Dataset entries
===

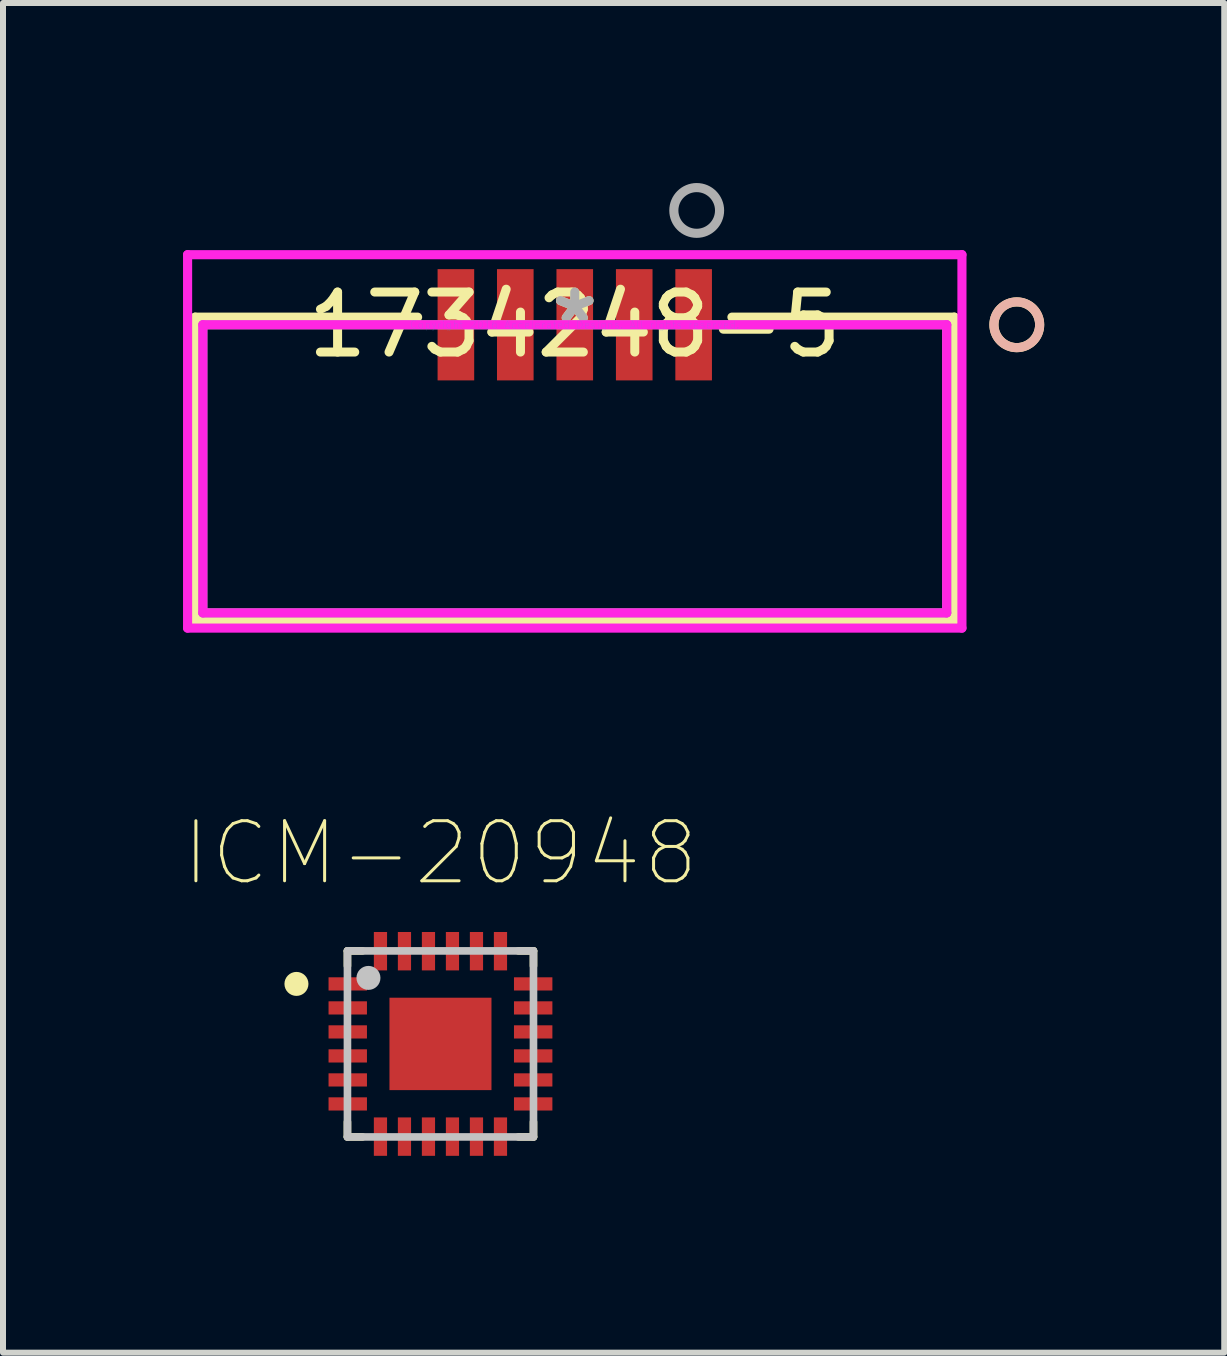
<source format=kicad_pcb>
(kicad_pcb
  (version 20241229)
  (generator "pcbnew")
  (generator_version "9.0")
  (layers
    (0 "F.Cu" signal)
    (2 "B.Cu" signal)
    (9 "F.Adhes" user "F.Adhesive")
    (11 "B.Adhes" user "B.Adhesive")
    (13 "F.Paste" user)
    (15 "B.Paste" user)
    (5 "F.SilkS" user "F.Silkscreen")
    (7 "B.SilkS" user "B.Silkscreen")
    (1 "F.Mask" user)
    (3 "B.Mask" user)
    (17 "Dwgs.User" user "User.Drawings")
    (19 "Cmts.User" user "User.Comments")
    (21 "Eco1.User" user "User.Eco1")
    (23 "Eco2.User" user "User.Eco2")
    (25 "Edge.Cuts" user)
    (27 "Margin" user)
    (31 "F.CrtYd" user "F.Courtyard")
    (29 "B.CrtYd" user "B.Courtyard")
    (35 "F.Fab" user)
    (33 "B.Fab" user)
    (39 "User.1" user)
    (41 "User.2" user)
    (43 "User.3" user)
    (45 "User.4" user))
  (footprint "ICM-20948"
    (layer "F.Cu")
    (at 4.29 14.346)
    (property "Reference" "ICM-20948" (at 0 -3.179 0) (layer "F.SilkS") (effects (font (size 1.001 1.001) (thickness 0.05))))
    (attr smd)
    (fp_line (start -1.55 -1.55) (end -1.55 -1.3) (stroke (width 0.127) (type solid)) (layer "F.SilkS"))
    (fp_line (start -1.55 1.3) (end -1.55 1.55) (stroke (width 0.127) (type solid)) (layer "F.SilkS"))
    (fp_line (start -1.55 1.55) (end -1.3 1.55) (stroke (width 0.127) (type solid)) (layer "F.SilkS"))
    (fp_line (start -1.3 -1.55) (end -1.55 -1.55) (stroke (width 0.127) (type solid)) (layer "F.SilkS"))
    (fp_line (start 1.3 -1.55) (end 1.55 -1.55) (stroke (width 0.127) (type solid)) (layer "F.SilkS"))
    (fp_line (start 1.55 -1.55) (end 1.55 -1.3) (stroke (width 0.127) (type solid)) (layer "F.SilkS"))
    (fp_line (start 1.55 1.3) (end 1.55 1.55) (stroke (width 0.127) (type solid)) (layer "F.SilkS"))
    (fp_line (start 1.55 1.55) (end 1.3 1.55) (stroke (width 0.127) (type solid)) (layer "F.SilkS"))
    (fp_circle (center -2.4 -1) (end -2.3 -1) (stroke (width 0.2) (type solid)) (fill no) (layer "F.SilkS"))
    (fp_poly (pts (xy -0.691 0.08) (xy -0.08 0.08) (xy -0.08 0.611) (xy -0.691 0.611)) (stroke (width 0) (type solid)) (fill yes) (layer "F.Paste"))
    (fp_poly (pts (xy -0.69 -0.61) (xy -0.08 -0.61) (xy -0.08 -0.08) (xy -0.69 -0.08)) (stroke (width 0) (type solid)) (fill yes) (layer "F.Paste"))
    (fp_poly (pts (xy 0.08 0.08) (xy 0.69 0.08) (xy 0.69 0.61) (xy 0.08 0.61)) (stroke (width 0) (type solid)) (fill yes) (layer "F.Paste"))
    (fp_poly (pts (xy 0.08 -0.61) (xy 0.69 -0.61) (xy 0.69 -0.08) (xy 0.08 -0.08)) (stroke (width 0) (type solid)) (fill yes) (layer "F.Paste"))
    (fp_line (start -1.55 -1.55) (end 1.55 -1.55) (stroke (width 0.127) (type solid)) (layer "Dwgs.User"))
    (fp_line (start -1.55 1.55) (end -1.55 -1.55) (stroke (width 0.127) (type solid)) (layer "Dwgs.User"))
    (fp_line (start 1.55 -1.55) (end 1.55 1.55) (stroke (width 0.127) (type solid)) (layer "Dwgs.User"))
    (fp_line (start 1.55 1.55) (end -1.55 1.55) (stroke (width 0.127) (type solid)) (layer "Dwgs.User"))
    (fp_circle (center -1.2 -1.1) (end -1.1 -1.1) (stroke (width 0.2) (type solid)) (fill no) (layer "Dwgs.User"))
    (fp_line (start -2.12 -2.12) (end 2.12 -2.12) (stroke (width 0.05) (type solid)) (layer "Eco1.User"))
    (fp_line (start -2.12 2.12) (end -2.12 -2.12) (stroke (width 0.05) (type solid)) (layer "Eco1.User"))
    (fp_line (start 2.12 -2.12) (end 2.12 2.12) (stroke (width 0.05) (type solid)) (layer "Eco1.User"))
    (fp_line (start 2.12 2.12) (end -2.12 2.12) (stroke (width 0.05) (type solid)) (layer "Eco1.User"))
    (pad "1" smd rect (at -1.545 -1) (size 0.64 0.22) (layers "F.Cu" "F.Mask" "F.Paste"))
    (pad "2" smd rect (at -1.545 -0.6) (size 0.64 0.22) (layers "F.Cu" "F.Mask" "F.Paste"))
    (pad "3" smd rect (at -1.545 -0.2) (size 0.64 0.22) (layers "F.Cu" "F.Mask" "F.Paste"))
    (pad "4" smd rect (at -1.545 0.2) (size 0.64 0.22) (layers "F.Cu" "F.Mask" "F.Paste"))
    (pad "5" smd rect (at -1.545 0.6) (size 0.64 0.22) (layers "F.Cu" "F.Mask" "F.Paste"))
    (pad "6" smd rect (at -1.545 1) (size 0.64 0.22) (layers "F.Cu" "F.Mask" "F.Paste"))
    (pad "7" smd rect (at -1 1.545 90) (size 0.64 0.22) (layers "F.Cu" "F.Mask" "F.Paste"))
    (pad "8" smd rect (at -0.6 1.545 90) (size 0.64 0.22) (layers "F.Cu" "F.Mask" "F.Paste"))
    (pad "9" smd rect (at -0.2 1.545 90) (size 0.64 0.22) (layers "F.Cu" "F.Mask" "F.Paste"))
    (pad "10" smd rect (at 0.2 1.545 90) (size 0.64 0.22) (layers "F.Cu" "F.Mask" "F.Paste"))
    (pad "11" smd rect (at 0.6 1.545 90) (size 0.64 0.22) (layers "F.Cu" "F.Mask" "F.Paste"))
    (pad "12" smd rect (at 1 1.545 90) (size 0.64 0.22) (layers "F.Cu" "F.Mask" "F.Paste"))
    (pad "13" smd rect (at 1.545 1 180) (size 0.64 0.22) (layers "F.Cu" "F.Mask" "F.Paste"))
    (pad "14" smd rect (at 1.545 0.6 180) (size 0.64 0.22) (layers "F.Cu" "F.Mask" "F.Paste"))
    (pad "15" smd rect (at 1.545 0.2 180) (size 0.64 0.22) (layers "F.Cu" "F.Mask" "F.Paste"))
    (pad "16" smd rect (at 1.545 -0.2 180) (size 0.64 0.22) (layers "F.Cu" "F.Mask" "F.Paste"))
    (pad "17" smd rect (at 1.545 -0.6 180) (size 0.64 0.22) (layers "F.Cu" "F.Mask" "F.Paste"))
    (pad "18" smd rect (at 1.545 -1 180) (size 0.64 0.22) (layers "F.Cu" "F.Mask" "F.Paste"))
    (pad "19" smd rect (at 1 -1.545 270) (size 0.64 0.22) (layers "F.Cu" "F.Mask" "F.Paste"))
    (pad "20" smd rect (at 0.6 -1.545 270) (size 0.64 0.22) (layers "F.Cu" "F.Mask" "F.Paste"))
    (pad "21" smd rect (at 0.2 -1.545 270) (size 0.64 0.22) (layers "F.Cu" "F.Mask" "F.Paste"))
    (pad "22" smd rect (at -0.2 -1.545 270) (size 0.64 0.22) (layers "F.Cu" "F.Mask" "F.Paste"))
    (pad "23" smd rect (at -0.6 -1.545 270) (size 0.64 0.22) (layers "F.Cu" "F.Mask" "F.Paste"))
    (pad "24" smd rect (at -1 -1.545 270) (size 0.64 0.22) (layers "F.Cu" "F.Mask" "F.Paste"))
    (pad "25" smd rect (at 0 0 90) (size 1.54 1.7) (layers "F.Cu" "F.Mask" "F.Paste")))
  (footprint "1734248-5"
    (layer "F.Cu")
    (at 6.528 2.362)
    (property "Reference" "1734248-5" (at 0 0 0) (layer "F.SilkS") (effects (font (size 1 1) (thickness 0.15))))
    (attr through_hole)
    (fp_line (start -6.325 -0.127) (end -6.325 4.928) (stroke (width 0.152) (type solid)) (layer "F.SilkS"))
    (fp_line (start -6.325 4.928) (end 6.325 4.928) (stroke (width 0.152) (type solid)) (layer "F.SilkS"))
    (fp_line (start -2.619 -0.127) (end -6.325 -0.127) (stroke (width 0.152) (type solid)) (layer "F.SilkS"))
    (fp_line (start 6.325 -0.127) (end 2.619 -0.127) (stroke (width 0.152) (type solid)) (layer "F.SilkS"))
    (fp_line (start 6.325 4.928) (end 6.325 -0.127) (stroke (width 0.152) (type solid)) (layer "F.SilkS"))
    (fp_circle (center 7.366 0) (end 7.747 0) (stroke (width 0.152) (type solid)) (fill no) (layer "F.SilkS"))
    (fp_circle (center 7.366 0) (end 7.747 0) (stroke (width 0.152) (type solid)) (fill no) (layer "B.SilkS"))
    (fp_line (start -6.452 -1.168) (end -6.452 5.055) (stroke (width 0.152) (type solid)) (layer "F.CrtYd"))
    (fp_line (start -6.452 5.055) (end 6.452 5.055) (stroke (width 0.152) (type solid)) (layer "F.CrtYd"))
    (fp_line (start -6.198 0) (end -6.198 4.801) (stroke (width 0.152) (type solid)) (layer "F.CrtYd"))
    (fp_line (start -6.198 4.801) (end 6.198 4.801) (stroke (width 0.152) (type solid)) (layer "F.CrtYd"))
    (fp_line (start 6.198 0) (end -6.198 0) (stroke (width 0.152) (type solid)) (layer "F.CrtYd"))
    (fp_line (start 6.198 4.801) (end 6.198 0) (stroke (width 0.152) (type solid)) (layer "F.CrtYd"))
    (fp_line (start 6.452 -1.168) (end -6.452 -1.168) (stroke (width 0.152) (type solid)) (layer "F.CrtYd"))
    (fp_line (start 6.452 5.055) (end 6.452 -1.168) (stroke (width 0.152) (type solid)) (layer "F.CrtYd"))
    (fp_line (start -6.198 0) (end -6.198 4.801) (stroke (width 0.152) (type solid)) (layer "F.Fab"))
    (fp_line (start -6.198 4.801) (end 6.198 4.801) (stroke (width 0.152) (type solid)) (layer "F.Fab"))
    (fp_line (start 6.198 0) (end -6.198 0) (stroke (width 0.152) (type solid)) (layer "F.Fab"))
    (fp_line (start 6.198 4.801) (end 6.198 0) (stroke (width 0.152) (type solid)) (layer "F.Fab"))
    (fp_circle (center 2.032 -1.905) (end 2.413 -1.905) (stroke (width 0.152) (type solid)) (fill no) (layer "F.Fab"))
    (fp_text user "*" (at 0 0 0) (layer "F.SilkS") (effects (font (size 1 1) (thickness 0.15))))
    (fp_text user "Copyright 2016 Accelerated Designs. All rights reserved." (at 0 0 0) (layer "Cmts.User") (effects (font (size 0.127 0.127) (thickness 0.002))))
    (fp_text user "*" (at 0 0 0) (layer "F.Fab") (effects (font (size 1 1) (thickness 0.15))))
    (pad "1" smd rect (at 1.981 0) (size 0.61 1.854) (layers "F.Cu" "F.Mask" "F.Paste"))
    (pad "2" smd rect (at 0.991 0) (size 0.61 1.854) (layers "F.Cu" "F.Mask" "F.Paste"))
    (pad "3" smd rect (at 0 0) (size 0.61 1.854) (layers "F.Cu" "F.Mask" "F.Paste"))
    (pad "4" smd rect (at -0.991 0) (size 0.61 1.854) (layers "F.Cu" "F.Mask" "F.Paste"))
    (pad "5" smd rect (at -1.981 0) (size 0.61 1.854) (layers "F.Cu" "F.Mask" "F.Paste")))
  (gr_rect
    (start -3 -3)
    (end 17.351 19.491)
    (stroke (width 0.1) (type default))
    (fill no)
    (layer "Edge.Cuts")))
</source>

===

What you need to do >>
The answer consists of the lines above that include the word "CrtYd", each copied exactly.

Answer for this exercise >>
    (31 "F.CrtYd" user "F.Courtyard")
    (29 "B.CrtYd" user "B.Courtyard")
    (fp_line (start -6.452 -1.168) (end -6.452 5.055) (stroke (width 0.152) (type solid)) (layer "F.CrtYd"))
    (fp_line (start -6.452 5.055) (end 6.452 5.055) (stroke (width 0.152) (type solid)) (layer "F.CrtYd"))
    (fp_line (start -6.198 0) (end -6.198 4.801) (stroke (width 0.152) (type solid)) (layer "F.CrtYd"))
    (fp_line (start -6.198 4.801) (end 6.198 4.801) (stroke (width 0.152) (type solid)) (layer "F.CrtYd"))
    (fp_line (start 6.198 0) (end -6.198 0) (stroke (width 0.152) (type solid)) (layer "F.CrtYd"))
    (fp_line (start 6.198 4.801) (end 6.198 0) (stroke (width 0.152) (type solid)) (layer "F.CrtYd"))
    (fp_line (start 6.452 -1.168) (end -6.452 -1.168) (stroke (width 0.152) (type solid)) (layer "F.CrtYd"))
    (fp_line (start 6.452 5.055) (end 6.452 -1.168) (stroke (width 0.152) (type solid)) (layer "F.CrtYd"))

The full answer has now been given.